Required work
Copy the lines below again, swapping "top-left" for "upper-left" and leaving everything else unchanged. Leave the pictures out of your copy.

Data for this task

----

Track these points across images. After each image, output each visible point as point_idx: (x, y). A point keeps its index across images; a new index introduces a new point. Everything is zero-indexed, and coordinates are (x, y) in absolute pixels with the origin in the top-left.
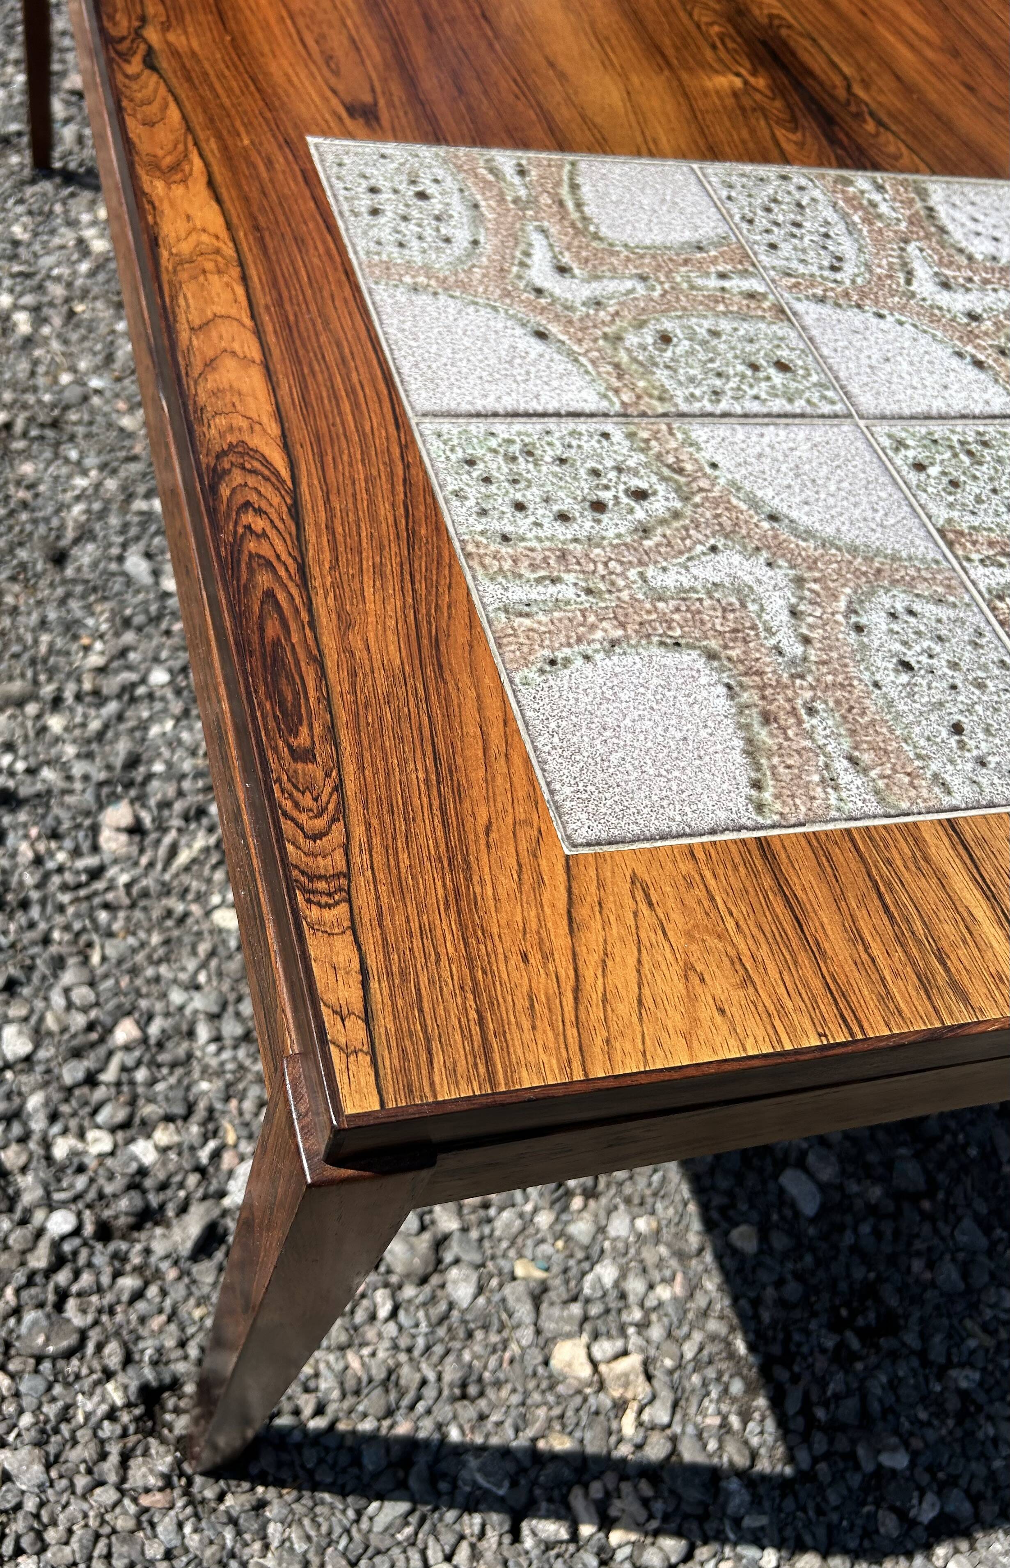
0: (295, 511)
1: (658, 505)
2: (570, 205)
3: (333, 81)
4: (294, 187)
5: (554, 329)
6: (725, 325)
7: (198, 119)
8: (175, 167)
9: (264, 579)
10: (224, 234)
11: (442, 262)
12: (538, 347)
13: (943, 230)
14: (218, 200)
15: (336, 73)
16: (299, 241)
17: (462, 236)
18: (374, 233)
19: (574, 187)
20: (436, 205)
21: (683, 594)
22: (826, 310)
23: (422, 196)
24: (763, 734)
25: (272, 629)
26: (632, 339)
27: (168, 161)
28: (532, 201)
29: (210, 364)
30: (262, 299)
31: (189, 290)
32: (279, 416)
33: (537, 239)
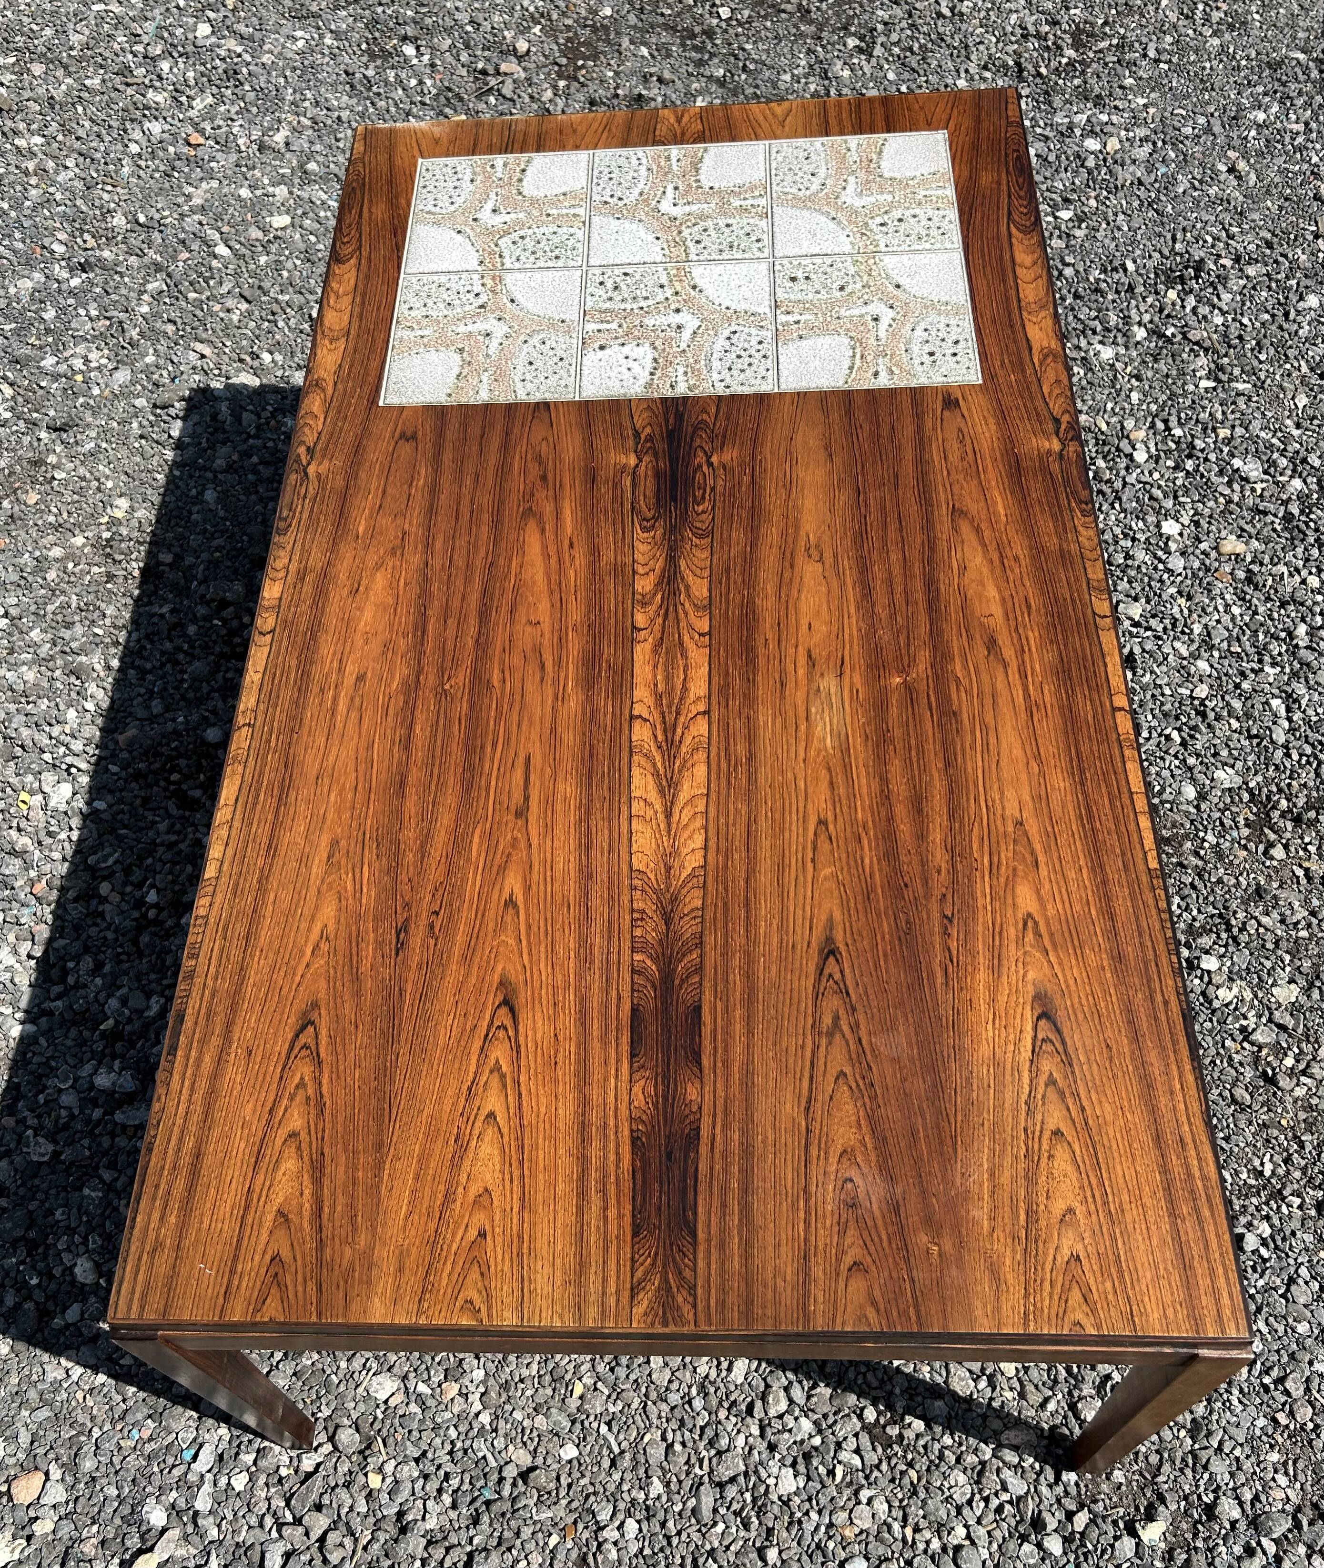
0: (1010, 213)
1: (879, 220)
2: (858, 356)
3: (962, 425)
4: (993, 350)
5: (891, 288)
6: (810, 296)
7: (1034, 388)
8: (1046, 356)
9: (1022, 193)
10: (1026, 322)
11: (933, 317)
12: (901, 281)
13: (655, 360)
14: (1028, 340)
15: (960, 430)
16: (994, 322)
17: (919, 332)
18: (959, 330)
19: (851, 368)
20: (927, 348)
21: (882, 193)
22: (753, 309)
23: (931, 354)
24: (874, 157)
25: (1021, 180)
26: (858, 286)
27: (1049, 360)
28: (876, 356)
29: (1035, 263)
30: (1013, 292)
31: (1042, 293)
32: (1011, 245)
33: (882, 334)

----

Your solution
Track these points across images. After each image, output each visible point as point_idx: (x, y). A point keeps its index across images; a new index introduces a new point. Everything is zero-indexed, and coordinates are (x, y) in absolute pixels with the origin in the upper-left.
0: (295, 511)
1: (658, 505)
2: (570, 205)
3: (333, 81)
4: (294, 187)
5: (554, 329)
6: (725, 325)
7: (198, 119)
8: (175, 167)
9: (264, 579)
10: (224, 234)
11: (442, 262)
12: (538, 347)
13: (943, 230)
14: (218, 200)
15: (336, 73)
16: (299, 241)
17: (462, 236)
18: (374, 233)
19: (574, 187)
20: (436, 205)
21: (683, 594)
22: (826, 310)
23: (422, 196)
24: (763, 734)
25: (272, 629)
26: (632, 339)
27: (168, 161)
28: (532, 201)
29: (210, 364)
30: (262, 299)
31: (189, 290)
32: (279, 416)
33: (537, 239)
0: (1010, 213)
1: (879, 220)
2: (858, 356)
3: (962, 425)
4: (993, 350)
5: (891, 288)
6: (810, 296)
7: (1034, 388)
8: (1046, 356)
9: (1022, 193)
10: (1026, 322)
11: (933, 317)
12: (901, 281)
13: (655, 360)
14: (1028, 340)
15: (960, 430)
16: (994, 322)
17: (919, 332)
18: (959, 330)
19: (851, 368)
20: (927, 348)
21: (882, 193)
22: (753, 309)
23: (931, 354)
24: (874, 157)
25: (1021, 180)
26: (858, 286)
27: (1049, 360)
28: (876, 356)
29: (1035, 263)
30: (1013, 292)
31: (1042, 293)
32: (1011, 245)
33: (882, 334)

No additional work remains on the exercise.